Encompassing nearly 1.3 million ecologically diverse acres, including seven Wilderness areas, the Wasatch-Cache National Forest is one of the most frequently visited in the nation.Tremendous recreation opportunities abound across the varied landscapes. Albion Basin boasts a magnificent display of rare and color wildflowers, spring, summer, and fall. Pineview Reservoir hosts an astounding 750,000 water-loving visitors annually.
The High Uintas Wilderness Area offers a remote and refreshing escape from the congestion of urban & suburban life. Even though it's vast, the Forest's widespread appeal is not without consequence. Frequent visitation increasingly exerts pressure on wildlife habitat, watershed, and wilderness areas. Now, more than ever, public participation is crucial if we are to leave a healthy Forest for future generations.
The Forest is a popular day-use destination for the nearly 1.8 million people residing in nearby cities and towns who come to hike, ski, picnic, view wildlife, drive the scenic byways, snowmobile, and ride their off-highway vehicles (OHVs). Others stay longer, taking advantage of the Forest's campgrounds, yurts, and backcountry camping sites, as displayed in this handy, interactive map. Designated trails and areas for traditional pastimes, such as horseback riding and hunting, along with fishingand mountain biking are also located on the forest.
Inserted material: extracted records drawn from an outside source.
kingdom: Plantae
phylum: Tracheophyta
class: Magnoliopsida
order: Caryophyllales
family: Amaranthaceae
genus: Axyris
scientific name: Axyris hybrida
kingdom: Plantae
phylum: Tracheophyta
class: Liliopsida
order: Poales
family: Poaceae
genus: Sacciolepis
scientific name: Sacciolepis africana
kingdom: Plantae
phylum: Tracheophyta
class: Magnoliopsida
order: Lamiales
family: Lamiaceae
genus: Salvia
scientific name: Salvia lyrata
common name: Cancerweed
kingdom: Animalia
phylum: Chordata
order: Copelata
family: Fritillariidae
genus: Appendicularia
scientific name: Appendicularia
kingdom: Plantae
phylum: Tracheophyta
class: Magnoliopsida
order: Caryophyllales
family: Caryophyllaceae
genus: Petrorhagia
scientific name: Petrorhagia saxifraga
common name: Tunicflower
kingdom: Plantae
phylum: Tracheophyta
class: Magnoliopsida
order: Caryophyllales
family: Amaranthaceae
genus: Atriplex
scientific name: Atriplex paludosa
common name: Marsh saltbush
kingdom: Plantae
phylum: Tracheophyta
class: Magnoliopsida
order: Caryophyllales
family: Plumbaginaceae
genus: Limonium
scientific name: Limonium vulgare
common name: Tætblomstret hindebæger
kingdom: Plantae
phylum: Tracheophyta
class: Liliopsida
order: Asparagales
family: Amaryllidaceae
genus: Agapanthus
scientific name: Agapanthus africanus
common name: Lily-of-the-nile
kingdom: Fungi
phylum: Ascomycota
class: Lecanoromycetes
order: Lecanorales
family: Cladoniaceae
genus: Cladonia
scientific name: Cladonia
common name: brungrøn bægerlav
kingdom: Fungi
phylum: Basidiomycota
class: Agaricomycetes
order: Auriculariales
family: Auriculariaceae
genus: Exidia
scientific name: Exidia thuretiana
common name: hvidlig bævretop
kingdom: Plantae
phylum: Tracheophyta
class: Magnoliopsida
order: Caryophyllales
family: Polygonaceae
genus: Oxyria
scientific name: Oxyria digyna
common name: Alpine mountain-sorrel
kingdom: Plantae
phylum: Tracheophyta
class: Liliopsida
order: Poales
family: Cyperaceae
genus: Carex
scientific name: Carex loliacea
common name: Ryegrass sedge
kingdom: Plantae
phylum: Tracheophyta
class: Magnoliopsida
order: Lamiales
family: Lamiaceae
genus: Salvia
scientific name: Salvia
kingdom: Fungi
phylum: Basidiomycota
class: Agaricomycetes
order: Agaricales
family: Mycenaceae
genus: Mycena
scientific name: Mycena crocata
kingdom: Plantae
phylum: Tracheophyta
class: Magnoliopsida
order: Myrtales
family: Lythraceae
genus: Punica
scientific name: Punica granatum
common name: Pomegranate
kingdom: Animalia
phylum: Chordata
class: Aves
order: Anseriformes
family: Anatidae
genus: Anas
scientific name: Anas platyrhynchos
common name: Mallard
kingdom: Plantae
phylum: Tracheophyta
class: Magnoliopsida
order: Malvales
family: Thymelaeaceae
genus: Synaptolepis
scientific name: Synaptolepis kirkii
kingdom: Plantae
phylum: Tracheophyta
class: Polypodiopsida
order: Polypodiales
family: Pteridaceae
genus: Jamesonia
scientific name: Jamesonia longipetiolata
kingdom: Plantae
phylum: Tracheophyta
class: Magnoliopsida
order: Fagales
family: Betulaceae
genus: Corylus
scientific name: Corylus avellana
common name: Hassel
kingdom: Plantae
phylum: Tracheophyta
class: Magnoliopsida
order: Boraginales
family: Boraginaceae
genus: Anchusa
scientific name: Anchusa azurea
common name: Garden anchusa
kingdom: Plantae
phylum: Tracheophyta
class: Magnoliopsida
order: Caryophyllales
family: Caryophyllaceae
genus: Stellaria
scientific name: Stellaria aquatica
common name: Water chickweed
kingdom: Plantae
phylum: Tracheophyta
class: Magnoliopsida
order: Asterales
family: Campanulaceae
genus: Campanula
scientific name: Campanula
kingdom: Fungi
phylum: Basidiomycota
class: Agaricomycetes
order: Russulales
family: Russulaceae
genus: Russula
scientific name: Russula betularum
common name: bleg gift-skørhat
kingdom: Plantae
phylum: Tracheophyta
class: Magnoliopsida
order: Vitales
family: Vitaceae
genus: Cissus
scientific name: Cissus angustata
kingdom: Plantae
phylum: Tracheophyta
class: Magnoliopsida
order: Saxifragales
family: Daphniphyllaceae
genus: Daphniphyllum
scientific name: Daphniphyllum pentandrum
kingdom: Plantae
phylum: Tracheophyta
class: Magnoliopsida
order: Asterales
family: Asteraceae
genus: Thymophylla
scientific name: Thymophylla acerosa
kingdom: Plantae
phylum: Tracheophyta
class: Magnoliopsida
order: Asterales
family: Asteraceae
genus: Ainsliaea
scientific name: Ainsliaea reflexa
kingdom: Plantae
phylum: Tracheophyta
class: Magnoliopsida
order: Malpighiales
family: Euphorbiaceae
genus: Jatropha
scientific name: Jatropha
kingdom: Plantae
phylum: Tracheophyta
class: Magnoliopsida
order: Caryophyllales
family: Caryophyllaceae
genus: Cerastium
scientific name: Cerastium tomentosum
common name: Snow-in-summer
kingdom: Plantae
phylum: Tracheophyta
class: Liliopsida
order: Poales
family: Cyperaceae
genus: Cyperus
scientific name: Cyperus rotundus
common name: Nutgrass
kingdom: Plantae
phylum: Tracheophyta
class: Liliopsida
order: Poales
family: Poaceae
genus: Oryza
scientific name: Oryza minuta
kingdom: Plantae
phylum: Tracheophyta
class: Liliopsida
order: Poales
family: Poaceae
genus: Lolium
The Wellsville study was one of the first standardized raptor migration counts initiated in the western U.S. Annual counts typically ranging between 2,400-5,600 migrants of up to 17 species.
The most commonly seen species are the Sharp-shinned Hawk, Cooper's Hawk, Red-tailed Hawk, and American Kestrel. The project now runs from 27 August through 31 October each year.
The Wasatch-Cache National Forest combined with the Uinta National Forest in 2007, and is now managed as the Uinta-Wasatch-Cache National Forest.